** HOW TO COMPLETE THIS TASK **
Reproduce every record below exactly, without the pictures.

** Stored dataset items **
☆ ☆ ☆ ☆

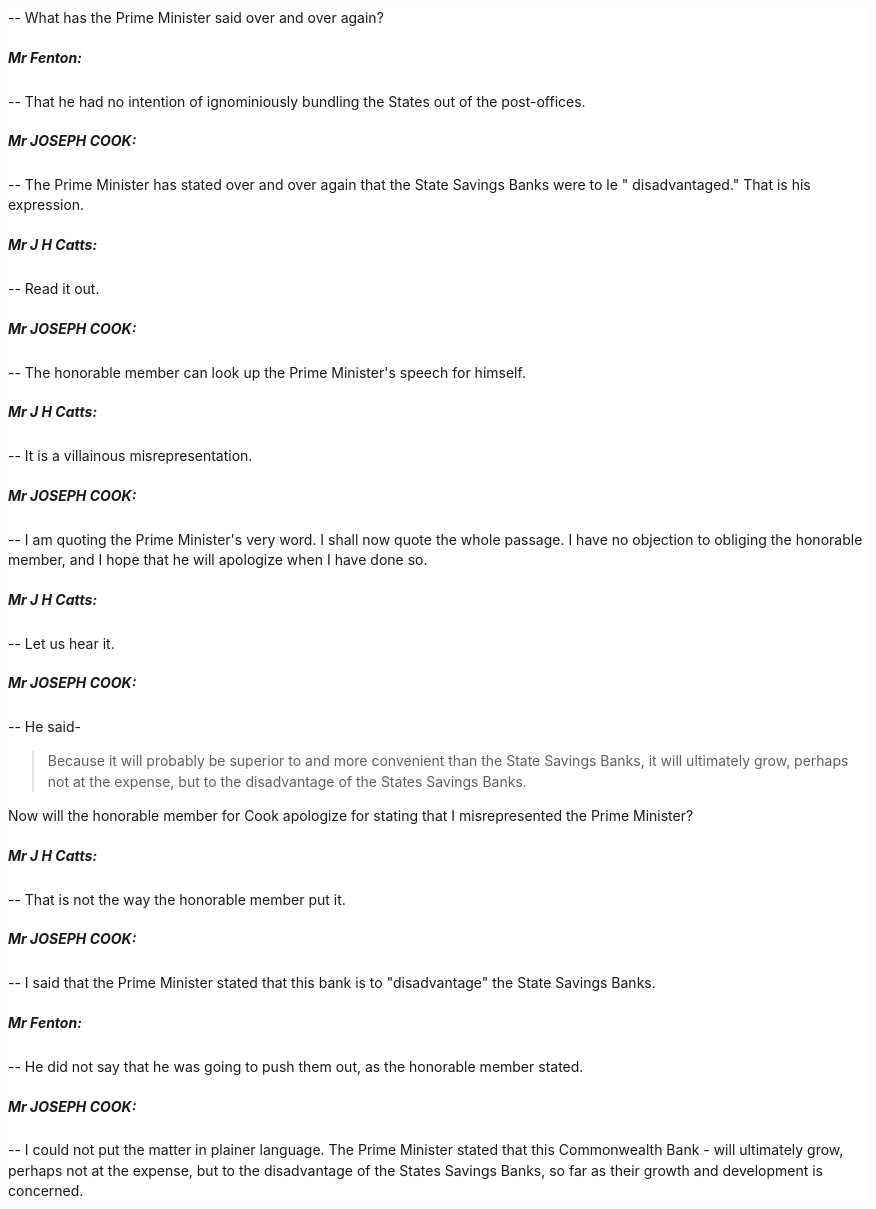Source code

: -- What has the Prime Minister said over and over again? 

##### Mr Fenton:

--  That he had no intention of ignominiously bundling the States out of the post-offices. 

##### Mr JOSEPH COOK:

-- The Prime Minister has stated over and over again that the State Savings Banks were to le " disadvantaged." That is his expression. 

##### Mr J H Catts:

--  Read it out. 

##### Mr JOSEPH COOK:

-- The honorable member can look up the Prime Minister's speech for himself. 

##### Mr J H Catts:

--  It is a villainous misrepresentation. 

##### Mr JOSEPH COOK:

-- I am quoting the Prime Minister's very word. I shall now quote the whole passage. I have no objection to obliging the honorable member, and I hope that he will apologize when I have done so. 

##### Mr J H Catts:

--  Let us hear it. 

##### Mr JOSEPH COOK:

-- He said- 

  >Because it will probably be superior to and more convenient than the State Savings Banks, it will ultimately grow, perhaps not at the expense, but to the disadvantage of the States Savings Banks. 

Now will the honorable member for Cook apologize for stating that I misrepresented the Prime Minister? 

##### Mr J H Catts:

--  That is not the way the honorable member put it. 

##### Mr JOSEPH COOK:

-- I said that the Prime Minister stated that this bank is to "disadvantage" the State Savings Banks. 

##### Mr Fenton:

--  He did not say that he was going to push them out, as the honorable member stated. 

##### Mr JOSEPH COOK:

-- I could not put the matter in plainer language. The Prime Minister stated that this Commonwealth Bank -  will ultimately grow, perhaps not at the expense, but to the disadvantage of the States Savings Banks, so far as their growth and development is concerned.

☆ ☆ ☆ ☆

** YOUR RESPONSE **
Source code

: -- What has the Prime Minister said over and over again? 

##### Mr Fenton:

--  That he had no intention of ignominiously bundling the States out of the post-offices. 

##### Mr JOSEPH COOK:

-- The Prime Minister has stated over and over again that the State Savings Banks were to le " disadvantaged." That is his expression. 

##### Mr J H Catts:

--  Read it out. 

##### Mr JOSEPH COOK:

-- The honorable member can look up the Prime Minister's speech for himself. 

##### Mr J H Catts:

--  It is a villainous misrepresentation. 

##### Mr JOSEPH COOK:

-- I am quoting the Prime Minister's very word. I shall now quote the whole passage. I have no objection to obliging the honorable member, and I hope that he will apologize when I have done so. 

##### Mr J H Catts:

--  Let us hear it. 

##### Mr JOSEPH COOK:

-- He said- 

  >Because it will probably be superior to and more convenient than the State Savings Banks, it will ultimately grow, perhaps not at the expense, but to the disadvantage of the States Savings Banks. 

Now will the honorable member for Cook apologize for stating that I misrepresented the Prime Minister? 

##### Mr J H Catts:

--  That is not the way the honorable member put it. 

##### Mr JOSEPH COOK:

-- I said that the Prime Minister stated that this bank is to "disadvantage" the State Savings Banks. 

##### Mr Fenton:

--  He did not say that he was going to push them out, as the honorable member stated. 

##### Mr JOSEPH COOK:

-- I could not put the matter in plainer language. The Prime Minister stated that this Commonwealth Bank -  will ultimately grow, perhaps not at the expense, but to the disadvantage of the States Savings Banks, so far as their growth and development is concerned.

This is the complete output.